Setting up the lettuce cluster client.
redisURI.setPassword(passwordSupplier.get());
            clusterClient = RedisClusterClient.create(redisURI);
            clusterClient.setOptions(ClusterClientOptions.builder()
                .autoReconnect(true)
                .sslOptions(sslOptions)
                .topologyRefreshOptions(ClusterTopologyRefreshOptions.builder()
                    .enablePeriodicRefresh(false)
                    .dynamicRefreshSources(false)
                    .build())
                .validateClusterNodeMembership(false)
                .build());
Attempting to create cluster connection.
      if (Objects.isNull(value)) {
                log.info("Creating new cluster connection for key '{}'", key);
                value = this.getClusterClient().connect();
            }

Expected behavior/code

Would expect either connection to succeed or otherwise timeout if there is an issue. Looks like it remains stuck waiting for the future to complete.

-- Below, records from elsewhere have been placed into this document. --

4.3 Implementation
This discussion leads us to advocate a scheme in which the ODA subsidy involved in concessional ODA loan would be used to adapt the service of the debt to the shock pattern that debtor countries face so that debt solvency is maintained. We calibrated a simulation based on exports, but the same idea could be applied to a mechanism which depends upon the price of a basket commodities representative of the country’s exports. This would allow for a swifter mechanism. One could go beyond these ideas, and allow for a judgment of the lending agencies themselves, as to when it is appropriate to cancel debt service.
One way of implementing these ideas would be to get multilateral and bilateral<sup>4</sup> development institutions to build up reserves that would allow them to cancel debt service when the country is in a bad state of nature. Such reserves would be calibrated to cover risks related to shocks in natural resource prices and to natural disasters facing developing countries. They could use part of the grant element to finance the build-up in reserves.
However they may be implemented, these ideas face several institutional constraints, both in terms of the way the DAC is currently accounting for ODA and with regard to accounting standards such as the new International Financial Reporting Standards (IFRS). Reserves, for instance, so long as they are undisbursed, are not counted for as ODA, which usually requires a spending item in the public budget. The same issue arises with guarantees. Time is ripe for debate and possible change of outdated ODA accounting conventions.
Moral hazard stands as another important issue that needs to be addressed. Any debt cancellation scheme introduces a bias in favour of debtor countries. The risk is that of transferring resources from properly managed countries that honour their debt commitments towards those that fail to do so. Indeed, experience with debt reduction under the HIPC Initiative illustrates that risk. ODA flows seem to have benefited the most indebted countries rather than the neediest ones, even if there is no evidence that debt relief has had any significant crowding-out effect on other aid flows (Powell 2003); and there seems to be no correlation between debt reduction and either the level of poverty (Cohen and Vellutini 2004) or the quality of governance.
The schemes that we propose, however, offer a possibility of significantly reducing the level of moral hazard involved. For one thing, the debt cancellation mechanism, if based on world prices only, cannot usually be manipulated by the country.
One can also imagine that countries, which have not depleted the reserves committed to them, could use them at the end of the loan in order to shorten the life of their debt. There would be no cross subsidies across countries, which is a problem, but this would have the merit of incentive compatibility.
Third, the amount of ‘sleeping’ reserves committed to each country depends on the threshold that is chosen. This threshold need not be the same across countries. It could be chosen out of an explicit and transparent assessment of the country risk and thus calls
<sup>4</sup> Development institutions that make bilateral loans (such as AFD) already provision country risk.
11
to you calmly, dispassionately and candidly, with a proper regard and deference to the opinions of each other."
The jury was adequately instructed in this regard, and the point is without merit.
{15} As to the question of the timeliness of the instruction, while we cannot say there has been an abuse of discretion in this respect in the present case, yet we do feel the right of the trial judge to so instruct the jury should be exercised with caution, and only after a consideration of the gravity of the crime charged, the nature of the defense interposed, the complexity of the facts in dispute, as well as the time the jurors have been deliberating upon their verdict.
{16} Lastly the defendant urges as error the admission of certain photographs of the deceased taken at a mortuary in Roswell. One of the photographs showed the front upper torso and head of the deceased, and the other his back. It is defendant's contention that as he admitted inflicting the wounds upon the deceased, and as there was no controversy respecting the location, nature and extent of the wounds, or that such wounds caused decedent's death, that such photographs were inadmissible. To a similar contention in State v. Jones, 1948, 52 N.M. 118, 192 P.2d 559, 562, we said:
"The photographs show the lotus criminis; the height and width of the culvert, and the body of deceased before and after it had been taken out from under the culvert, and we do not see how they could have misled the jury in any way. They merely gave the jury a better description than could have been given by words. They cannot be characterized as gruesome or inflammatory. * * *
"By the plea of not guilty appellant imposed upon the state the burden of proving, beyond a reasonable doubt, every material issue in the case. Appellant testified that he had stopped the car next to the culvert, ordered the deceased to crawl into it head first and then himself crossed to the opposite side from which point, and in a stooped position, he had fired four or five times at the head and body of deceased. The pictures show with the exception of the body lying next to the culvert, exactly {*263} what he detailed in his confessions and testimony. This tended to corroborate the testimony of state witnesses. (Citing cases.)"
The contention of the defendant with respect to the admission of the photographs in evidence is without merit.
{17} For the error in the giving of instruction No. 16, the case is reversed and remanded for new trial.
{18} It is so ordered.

We are not setting any timeoutOptions so assume this will pick up the default ones set or do we need to explicitly set a timeout option (e.g..timeoutOptions(TimeoutOptions.enabled())

Environment

Possible Solution

Additional context

tishun commented 3 months ago

Quite possibly the same as the issue described in #2905

Roiocam commented 1 month ago

can you provider the stack trace that what happend in thread lettuce-xxEventLoop?